И это было вполне справедливо: ведь все же признали, что они довольны и уменьшенной пайкой. И справедливо было потому, что вещи чего-то стоят, за них надо же платить. И в дальнем загляде тоже справедливо: ведь это слишком хорошие вещи для лагеря, они всё равно обречены там быть отняты или украдены.
А махорка была – конвоя. Солдаты делились с заключёнными своею кровной махрой – но и это было справедливо, потому что они тоже ели хлеб заключённых и пили их сахар, слишком хороший для врагов. И наконец, справедливо было то, что Санин и Мережков, не дав вещей, взяли себе больше, чем хозяева вещей, – потому что без них бы это всё и не устроилось.
И так сидели, сжатые в полутьме, и одни жевали краюхи хлеба, принадлежащие соседям, а те смотрели на них. Прикуривать же конвой не давал поодиночке, а в два часа раз – и весь вагон заволакивался дымом, как будто что горело. Те, кто сперва с вещичками жались, – теперь жалели, что не дали Санину, и просили взять у них, но Санин сказал: потом.
Эта операция не прошла бы так хорошо и так до конца, если б то не были затяжные поезда послевоенных лет, когда вагон-заки и перецепляли, и на станциях держали, – так зато без после войны и вещичек бы тех не было, за которыми гоняться. До Куйбышева ехали неделю – и всю неделю от государства давали только двести пятьдесят граммов хлеба (впрочем, двойную блокадную норму), сушёную воблу и воду. Остальной хлеб нужно было выкупить за свои вещи. Скоро предложение превысило спрос, и конвой уже очень неохотно брал вещи, перебирал.

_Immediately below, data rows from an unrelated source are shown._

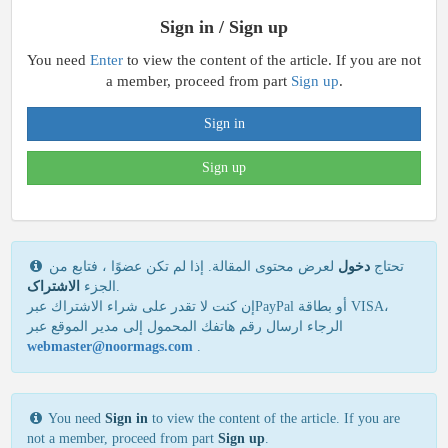
Sign in / Sign up
You need
Enter
to view the content of the article. If you are not
a member, proceed from part
Sign up
.
Sign in
Sign up
تحتاج
دخول
لعرض محتوى المقالة. إذا لم تكن عضوًا ، فتابع من
الاشتراک
الجزء
.
إن كنت لا تقدر علی شراء الاشتراك عبرPayPal أو بطاقة VISA،
الرجاء ارسال رقم هاتفك المحمول إلی مدير الموقع عبر
webmaster@noormags.com
.
You need
Sign in
to view the content of the article. If you are
not a member, proceed from part
Sign up
.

На Куйбышевскую пересылку их свозили, помыли, вернули в том же составе в тот же вагон. Конвой принял их новый, – но по эстафете ему было, очевидно, объяснено, как добывать вещи, – и тот же порядок покупки собственной пайки возобновился до Новосибирска. (Легко представить, что этот заразительный опыт в конвойных дивизионах переимчиво распространялся.)
Когда в Новосибирске их высадили на землю между путями и какой-то ещё новый офицер пришёл, спросил: «Есть жалобы на конвой?» – все растерялись, и никто ему не ответил.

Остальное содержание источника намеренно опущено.